Avevamo lasciato i Titus Andronicus alle prese con “The Most Lamentable Tragedy”, massiccia opera rock di ben novantatre minuti divisa in cinque atti. Era il 2015 e già  si intuiva che non sarebbe stato semplice ripartire dopo quell’album incredibilmente complesso dove i Titus Andronicus (e il frontman Patrick Stickles in particolare) sembravano aver dato tutto cimentandosi tra l’altro in cover dei Pogues e di Daniel Johnston. “A Productive Cough” mostra un lato diverso della band di Glen Rock, New Jersey. Stickles e soci abbandonano il punk propriamente detto e riscoprono la passione per il rock classico, dai Rolling Stones a Springsteen, in sette lunghi, lunghissimi brani nati sulla scia di “More Perfect Union” e “(S)HE SAID (S)HE SAID”. “I nostri album hanno sempre avuto una buona dose di ballate” ha dichiarato un Patrick Stickles più vulcanico e chiacchierone che mai “Solo che prima le tenevamo nascoste“. Non più a quanto pare, anche se il termine ballata nel mondo dei Titus Andronicus assume un significato tutto particolare.

Gli otto minuti di “Number One (In New York)” messi in apertura sembrano fatti apposta per dire: attenzione, il vento è cambiato. Stickles si ribattezza presidente del nulla e ce la mette tutta, si sforza, si agita, provando disperatamente a contenere la voce. Come se dicesse a se stesso: non devo urlare, non devo urlare, mannaggia non devo urlare (ce la fa per circa metà  brano). Il risultato è un ruvido e surreale pezzo midtempo che poggia quasi interamente sul piano di Alexander Molini. “Above the Bodega (Local Business)” ancheggia col suo ritmo funky, divertente e contagioso. A colpire però è soprattutto la vulnerabilità  di “Crass Tattoo”, dove Stickles si fa da parte lasciando il microfono a una cantantessa d.o.c come Megg Farrell, capace di far commuovere e questa è una novità  per i Titus Andronicus (commovente a suo modo è anche “Mass Transit Madness (Goin’ Loco)”). Profuma di rock anni ottanta con tanto di assolo chilometrico invece “Home Alone” e la voce di Patrick Stickles non è molto adatta allo scopo, questo va detto.

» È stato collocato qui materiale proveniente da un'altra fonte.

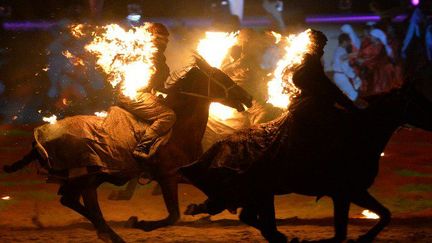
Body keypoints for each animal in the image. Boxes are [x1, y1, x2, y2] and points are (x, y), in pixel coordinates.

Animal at [2, 57, 253, 243]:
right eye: (221, 76)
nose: (249, 97)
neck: (179, 128)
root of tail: (40, 137)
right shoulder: (167, 176)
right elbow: (173, 215)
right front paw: (139, 223)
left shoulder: (184, 172)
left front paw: (207, 207)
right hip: (87, 177)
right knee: (82, 203)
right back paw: (109, 233)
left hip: (88, 178)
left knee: (73, 201)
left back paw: (109, 232)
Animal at [181, 68, 432, 243]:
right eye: (418, 100)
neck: (360, 134)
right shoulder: (348, 191)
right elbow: (356, 227)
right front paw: (360, 237)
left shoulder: (347, 193)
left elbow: (379, 217)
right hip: (260, 193)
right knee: (255, 220)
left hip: (261, 194)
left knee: (251, 218)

“(I’m) Like a Rolling Stone” è una cover piuttosto fedele dell’omonimo pezzo di Bob Dylan reso famoso da Mick Jagger & co e proprio alla versione degli Stones somiglia quella proposta da Stickles, che poco aggiunge all’originale. Un sentito omaggio che nel testo cita Keith Richards, Charlie Watts e Brian Jones ma nulla di più. Cimentandosi con ritmi più lenti del solito il rischio era quello di perdere per strada quell’energia che ha sempre caratterizzato i Titus Andronicus, energia che in “A Productive Cough” fa comunque capolino nell’arrabbiatissima “Real Talk” con un arrangiamento grintoso a base di fiati e armonica e un ritornello tutto da cantare. La differenza rispetto al passato si sente ed è forse quello che Stickles voleva. Scioccare fan e ammiratori con una mossa a sorpresa. “A Productive Cough” però convince solo in parte. Stuzzica, diverte, senza entusiasmare.